Beneath this task are records; print exactly the stretch of them from the line with "#fff; stroke-width: 22" through the line with "2 1 2 8 2 1", both ends included.
BEGIN
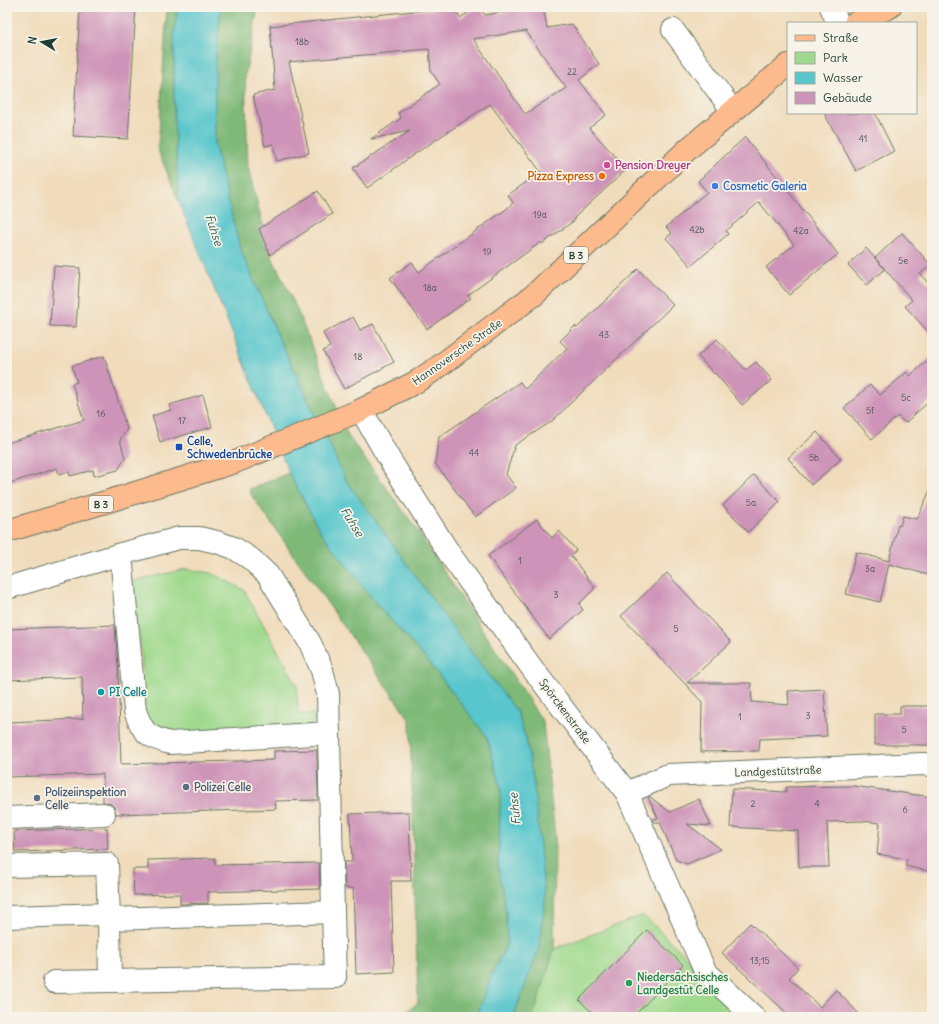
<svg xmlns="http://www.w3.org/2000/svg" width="939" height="1024" viewBox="0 0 939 1024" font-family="Delius,sans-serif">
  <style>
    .green { fill: #9fd98d; stroke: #5f8b60 }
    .forest { fill: #7fb978; stroke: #4f7b56 }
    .water { fill: #58c6cc; stroke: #3c8280 }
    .building { fill: #ce93b8; fill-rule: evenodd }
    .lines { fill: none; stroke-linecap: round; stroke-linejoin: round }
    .minor-casing { stroke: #687563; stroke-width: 24 }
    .major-casing { stroke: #687563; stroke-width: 24 }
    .minor { stroke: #fff; stroke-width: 22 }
    .major { stroke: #fcba8d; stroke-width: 22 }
    .hotel-dot { fill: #d1479c; stroke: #f7f3e8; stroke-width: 1.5 }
    .food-dot { fill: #e8710a; stroke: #f7f3e8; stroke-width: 1.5 }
    .shop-dot { fill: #3f7fe0; stroke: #f7f3e8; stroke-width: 1.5 }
    .transit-dot { fill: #1a4fb4; stroke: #f7f3e8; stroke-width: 1.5 }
    .culture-dot { fill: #0f9aa8; stroke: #f7f3e8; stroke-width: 1.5 }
    .service-dot { fill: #5c6f8a; stroke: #f7f3e8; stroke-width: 1.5 }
    .leisure-dot { fill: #2e9e5b; stroke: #f7f3e8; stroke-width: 1.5 }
    .labels { text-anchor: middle; stroke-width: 3.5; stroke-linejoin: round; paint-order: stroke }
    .number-label { font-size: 9px; fill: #4b5255 }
    .shield { fill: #f7f3e8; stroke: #60746a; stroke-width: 1 }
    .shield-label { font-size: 10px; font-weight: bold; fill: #1f3d34 }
    .hotel-label { font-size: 11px; font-weight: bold; fill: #b23c85; stroke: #f7f3e8; text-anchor: start }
    .food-label { font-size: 11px; font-weight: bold; fill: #c56008; stroke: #f7f3e8; text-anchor: end }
    .shop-label { font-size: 11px; font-weight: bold; fill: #366cbe; stroke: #f7f3e8; text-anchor: start }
    .street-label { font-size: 11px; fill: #1f3d34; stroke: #f7f3e8 }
    .transit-label { font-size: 11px; font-weight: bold; fill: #164399; stroke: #f7f3e8; text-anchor: start }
    .culture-label { font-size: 11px; font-weight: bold; fill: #0d838f; stroke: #f7f3e8; text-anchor: start }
    .service-label { font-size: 11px; font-weight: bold; fill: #4e5e75; stroke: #f7f3e8; text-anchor: start }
    .leisure-label { font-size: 11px; font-weight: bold; fill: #27864d; stroke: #f7f3e8; text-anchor: start }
    .water-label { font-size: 12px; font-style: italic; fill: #2d5f5a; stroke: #f7f3e8 }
  </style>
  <rect width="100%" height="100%" fill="#f7f3e8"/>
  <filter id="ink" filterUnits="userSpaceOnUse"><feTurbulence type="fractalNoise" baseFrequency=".025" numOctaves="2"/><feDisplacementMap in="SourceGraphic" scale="8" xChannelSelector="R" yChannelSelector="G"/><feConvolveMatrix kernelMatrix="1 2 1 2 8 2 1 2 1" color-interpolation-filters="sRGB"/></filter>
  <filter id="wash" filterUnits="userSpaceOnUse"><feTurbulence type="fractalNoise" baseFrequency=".012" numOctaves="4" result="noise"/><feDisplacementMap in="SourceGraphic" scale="16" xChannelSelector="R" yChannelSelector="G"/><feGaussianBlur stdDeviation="0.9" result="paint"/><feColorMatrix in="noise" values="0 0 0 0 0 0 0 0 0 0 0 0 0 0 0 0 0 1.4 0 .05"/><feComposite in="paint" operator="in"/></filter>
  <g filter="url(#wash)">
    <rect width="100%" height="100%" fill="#f0dcbb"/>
    <g class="green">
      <polygon points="186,569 211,573 244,590 297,685 298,714 321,714 309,726 171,738 146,724 136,682 143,676 139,630 132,623 134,581"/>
      <polygon points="643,915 749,1017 533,1017 554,949"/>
    </g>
    <g class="forest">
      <path d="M 167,7 L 178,7 C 169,71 176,138 179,202 L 158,150 Z"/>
      <polygon points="221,7 258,7 245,76 248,167 270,253 295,305 348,436 413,524 543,722 555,837 554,949 533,1017 513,1017 539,949 545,899 534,786 526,739 517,712 461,639 346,480 281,343 240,249 215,146 215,66"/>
      <polygon points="289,473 320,531 379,607 428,661 487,737 501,788 498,867 506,912 507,944 491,976 479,1010 474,1017 398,1017 418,1003 410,720 252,496 249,489"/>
    </g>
    <polygon class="water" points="178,7 221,7 215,66 215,146 240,249 281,343 346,480 461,639 517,712 526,739 534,786 545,899 539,949 513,1017 474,1017 479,1010 491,976 507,944 506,912 498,867 501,788 487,737 428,661 379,607 320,531 289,473 179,202 174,117 174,33"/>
    <g id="blocks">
      <g class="building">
        <polygon points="80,7 136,7 128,139 73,136"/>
        <path d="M 453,7 L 460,18 L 477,7 L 479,7 L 485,15 L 531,7 L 543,7 L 547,28 L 572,24 L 599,64 L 579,80 L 606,115 L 589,128 L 627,169 L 574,218 L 575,220 L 542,244 L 541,242 L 468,295 L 471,298 L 427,329 L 390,278 L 412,262 L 419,272 L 505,210 L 513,203 L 508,195 L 541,172 L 490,104 L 416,153 L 367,188 L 353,168 L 410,131 L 371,139 L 401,118 L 398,113 L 440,84 L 431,71 L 429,49 L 289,62 L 309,153 L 277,161 L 273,144 L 265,146 L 253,95 L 275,90 L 270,26 ZM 526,31 L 566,88 L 525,114 L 473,39 Z"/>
        <polygon points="824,113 875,113 894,151 856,171"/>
        <polygon points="745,137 838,254 789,295 766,267 794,245 759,202 726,231 728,234 691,266 666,238 672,233 666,227 707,192 698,181"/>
        <polygon points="318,191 332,214 270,255 259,229"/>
        <polygon points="902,233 931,265 920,274 929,284 932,281 932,336 905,306 912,300 875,258"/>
        <polygon points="866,248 885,269 867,285 848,265"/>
        <polygon points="54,266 80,268 76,327 50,326"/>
        <polygon points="638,269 673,305 551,422 515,445 506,474 516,488 475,517 435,463 439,437 520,382 525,389 567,348 560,341 575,326 577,328"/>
        <polygon points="353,317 360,330 373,324 394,362 344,389 323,351 330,347 323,333"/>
        <polygon points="717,339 746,370 756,362 772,380 742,405 715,373 714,374 698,356"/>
        <polygon points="104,356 127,429 120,440 125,458 118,470 94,476 93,470 70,476 69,472 59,474 57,468 7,484 7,443 84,420 72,384 77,382 72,366"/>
        <polygon points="932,356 932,399 905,423 898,416 872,439 844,408 870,385 880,395 907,372 910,376"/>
        <polygon points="203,395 212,427 160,442 152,416 171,410 169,405"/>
        <polygon points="817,432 841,459 811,485 788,458"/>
        <polygon points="754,475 780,502 748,532 723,505"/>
        <polygon points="932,486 932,576 889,564 880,602 846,594 856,552 889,561 898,525 900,526 903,516 917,519"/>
        <polygon points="537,519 552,538 559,531 576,550 571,556 595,588 579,604 583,610 549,639 488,556"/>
        <polygon points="667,573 731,642 687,683 751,683 752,702 789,705 788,691 824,689 827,736 760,739 759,751 701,752 702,702 621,616"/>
        <polygon points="115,625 118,667 121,764 274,760 274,751 317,750 318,800 275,801 276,809 116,814 114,807 109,803 103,802 103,774 7,777 7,722 83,719 82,677 7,680 7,629"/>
        <polygon points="900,706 932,706 932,745 875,745 875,714 900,714"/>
        <polygon points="853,786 932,797 932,872 905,866 907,859 877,854 880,823 861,821 827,822 829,867 799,867 798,831 730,827 732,789 786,792 786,787"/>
        <polygon points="648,797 650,797 670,812 699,799 711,826 687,824 721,849 687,864 676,860 660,822 653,822 653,820 658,818"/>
        <polygon points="409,812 411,881 391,881 394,972 356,974 353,888 345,888 344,862 352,862 350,814"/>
        <polygon points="107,828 108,849 15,852 14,831"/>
        <polygon points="215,858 215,865 319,863 320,889 208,892 208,903 180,904 180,894 134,895 133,869 148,869 148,860"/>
        <polygon points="750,923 798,968 789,978 820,1007 836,990 862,1017 791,1017 722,953"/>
        <polygon points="647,930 683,965 633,1017 597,1017 579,1000"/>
      </g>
    </g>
  </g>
  <g filter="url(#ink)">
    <use href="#blocks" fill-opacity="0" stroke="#687563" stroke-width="1"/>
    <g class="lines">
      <defs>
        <g id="minor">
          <polyline points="831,7 838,23"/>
          <polyline points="673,30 732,110"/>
          <polyline points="361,410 391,462 451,556 532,668 627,793 705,971 754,1017"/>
          <path d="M 121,554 L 135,711 C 144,734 146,736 170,743 L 329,733"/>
          <polyline points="7,588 121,554 179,538 199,538 217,542 234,548 251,559 268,575 310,643 322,670 328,694 333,912 109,919 107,864 7,866"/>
          <polyline points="627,793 668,775 923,764 932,765"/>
          <polyline points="7,818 104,814"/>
          <polyline points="7,917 109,914"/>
          <polyline points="109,919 110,981 335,977 333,912"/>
          <polyline points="54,982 110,981"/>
        </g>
        <g id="major">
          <polyline points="855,23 890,7"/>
          <polyline points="7,531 109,501 235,462 361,410 416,382 437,368 534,295 688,149 788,65"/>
        </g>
      </defs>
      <use href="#minor" class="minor-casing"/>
      <use href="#major" class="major-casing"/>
      <use href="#minor" class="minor"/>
      <use href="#major" class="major"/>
    </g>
  </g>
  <circle class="hotel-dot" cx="607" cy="165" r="4"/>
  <circle class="food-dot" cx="602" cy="176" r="4"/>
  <circle class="shop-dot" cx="715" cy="186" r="4"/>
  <rect class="transit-dot" x="175" y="443" width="8" height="8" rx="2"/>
  <circle class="culture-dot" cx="101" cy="692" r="4"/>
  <g class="service-dot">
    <circle cx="186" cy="787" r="4"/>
    <circle cx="37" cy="798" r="4"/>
  </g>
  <circle class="leisure-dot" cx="629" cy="983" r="4"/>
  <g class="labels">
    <g class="number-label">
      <text x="302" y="45">18b</text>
      <text x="572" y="75">22</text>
      <text x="863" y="142">41</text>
      <text x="540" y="218">19a</text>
      <text x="697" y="233">42b</text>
      <text x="801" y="234">42a</text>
      <text x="487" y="255">19</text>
      <text x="903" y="264">5e</text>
      <text x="430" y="291">18a</text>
      <text x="604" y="338">43</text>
      <text x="358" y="360">18</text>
      <text x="906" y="401">5c</text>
      <text x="870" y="414">5f</text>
      <text x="101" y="417">16</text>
      <text x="182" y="424">17</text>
      <text x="474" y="456">44</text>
      <text x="814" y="461">5b</text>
      <text x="751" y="506">5a</text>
      <text x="520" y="564">1</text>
      <text x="870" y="572">3a</text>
      <text x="556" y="598">3</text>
      <text x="676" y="632">5</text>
      <text x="808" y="719">3</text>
      <text x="740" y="720">1</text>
      <text x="904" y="733">5</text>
      <text x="753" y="807">2</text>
      <text x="817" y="807">4</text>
      <text x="905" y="813">6</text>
      <text x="760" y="964">13;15</text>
    </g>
    <g class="shield">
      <rect x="564" y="247" width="24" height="16" rx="3"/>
      <rect x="89" y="496" width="24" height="16" rx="3"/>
    </g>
    <g class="shield-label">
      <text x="576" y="259">B 3</text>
      <text x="101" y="508">B 3</text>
    </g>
    <g class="hotel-label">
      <text x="615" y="169">Pension Dreyer</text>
    </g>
    <g class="food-label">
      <text x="594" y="180">Pizza Express</text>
    </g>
    <g class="shop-label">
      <text x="723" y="190">Cosmetic Galeria</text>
    </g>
    <g class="street-label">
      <text transform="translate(457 352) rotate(-35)" y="4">Hannoversche Straße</text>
      <text transform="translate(565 711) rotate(53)" y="4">Spörckenstraße</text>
      <text transform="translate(778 771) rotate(-2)" y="4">Landgestütstraße</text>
    </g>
    <g class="transit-label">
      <text x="187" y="445">Celle,<tspan x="187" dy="13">Schwedenbrücke</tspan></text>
    </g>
    <g class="culture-label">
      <text x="109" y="696">PI Celle</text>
    </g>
    <g class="service-label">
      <text x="194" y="791">Polizei Celle</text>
      <text x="45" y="796">Polizeiinspektion<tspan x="45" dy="13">Celle</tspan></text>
    </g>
    <g class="leisure-label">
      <text x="637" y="981">Niedersächsisches<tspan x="637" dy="13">Landgestüt Celle</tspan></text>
    </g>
    <g class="water-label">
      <text transform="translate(214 230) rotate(72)" y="4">Fuhse</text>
      <text transform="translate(352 522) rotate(58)" y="4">Fuhse</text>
      <text transform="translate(515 809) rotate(-96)" y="4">Fuhse</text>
    </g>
  </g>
  <rect width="939" height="1024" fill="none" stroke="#f7f3e8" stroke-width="24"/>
  <rect x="787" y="22" width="130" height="92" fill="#f7f3e8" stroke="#a1aaa0"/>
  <rect x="795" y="35" width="20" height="6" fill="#fcba8d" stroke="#a1aaa0"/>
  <text x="823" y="42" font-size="12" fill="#1f3d34">Straße</text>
  <rect x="795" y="52" width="20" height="12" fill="#9fd98d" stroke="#a1aaa0"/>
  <text x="823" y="62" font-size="12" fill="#1f3d34">Park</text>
  <rect x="795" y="72" width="20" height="12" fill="#58c6cc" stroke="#a1aaa0"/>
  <text x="823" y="82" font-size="12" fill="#1f3d34">Wasser</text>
  <rect x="795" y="92" width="20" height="12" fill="#ce93b8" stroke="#a1aaa0"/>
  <text x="823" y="102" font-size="12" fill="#1f3d34">Gebäude</text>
  <g transform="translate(42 42) rotate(280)" stroke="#f7f3e8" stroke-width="3" paint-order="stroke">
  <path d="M0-3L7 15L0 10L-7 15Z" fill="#1f3d34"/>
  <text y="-6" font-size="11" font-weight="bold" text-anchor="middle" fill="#1f3d34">N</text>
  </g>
</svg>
END
RESULT ▸
    .minor { stroke: #fff; stroke-width: 22 }
    .major { stroke: #fcba8d; stroke-width: 22 }
    .hotel-dot { fill: #d1479c; stroke: #f7f3e8; stroke-width: 1.5 }
    .food-dot { fill: #e8710a; stroke: #f7f3e8; stroke-width: 1.5 }
    .shop-dot { fill: #3f7fe0; stroke: #f7f3e8; stroke-width: 1.5 }
    .transit-dot { fill: #1a4fb4; stroke: #f7f3e8; stroke-width: 1.5 }
    .culture-dot { fill: #0f9aa8; stroke: #f7f3e8; stroke-width: 1.5 }
    .service-dot { fill: #5c6f8a; stroke: #f7f3e8; stroke-width: 1.5 }
    .leisure-dot { fill: #2e9e5b; stroke: #f7f3e8; stroke-width: 1.5 }
    .labels { text-anchor: middle; stroke-width: 3.5; stroke-linejoin: round; paint-order: stroke }
    .number-label { font-size: 9px; fill: #4b5255 }
    .shield { fill: #f7f3e8; stroke: #60746a; stroke-width: 1 }
    .shield-label { font-size: 10px; font-weight: bold; fill: #1f3d34 }
    .hotel-label { font-size: 11px; font-weight: bold; fill: #b23c85; stroke: #f7f3e8; text-anchor: start }
    .food-label { font-size: 11px; font-weight: bold; fill: #c56008; stroke: #f7f3e8; text-anchor: end }
    .shop-label { font-size: 11px; font-weight: bold; fill: #366cbe; stroke: #f7f3e8; text-anchor: start }
    .street-label { font-size: 11px; fill: #1f3d34; stroke: #f7f3e8 }
    .transit-label { font-size: 11px; font-weight: bold; fill: #164399; stroke: #f7f3e8; text-anchor: start }
    .culture-label { font-size: 11px; font-weight: bold; fill: #0d838f; stroke: #f7f3e8; text-anchor: start }
    .service-label { font-size: 11px; font-weight: bold; fill: #4e5e75; stroke: #f7f3e8; text-anchor: start }
    .leisure-label { font-size: 11px; font-weight: bold; fill: #27864d; stroke: #f7f3e8; text-anchor: start }
    .water-label { font-size: 12px; font-style: italic; fill: #2d5f5a; stroke: #f7f3e8 }
  </style>
  <rect width="100%" height="100%" fill="#f7f3e8"/>
  <filter id="ink" filterUnits="userSpaceOnUse"><feTurbulence type="fractalNoise" baseFrequency=".025" numOctaves="2"/><feDisplacementMap in="SourceGraphic" scale="8" xChannelSelector="R" yChannelSelector="G"/><feConvolveMatrix kernelMatrix="1 2 1 2 8 2 1 2 1" color-interpolation-filters="sRGB"/></filter>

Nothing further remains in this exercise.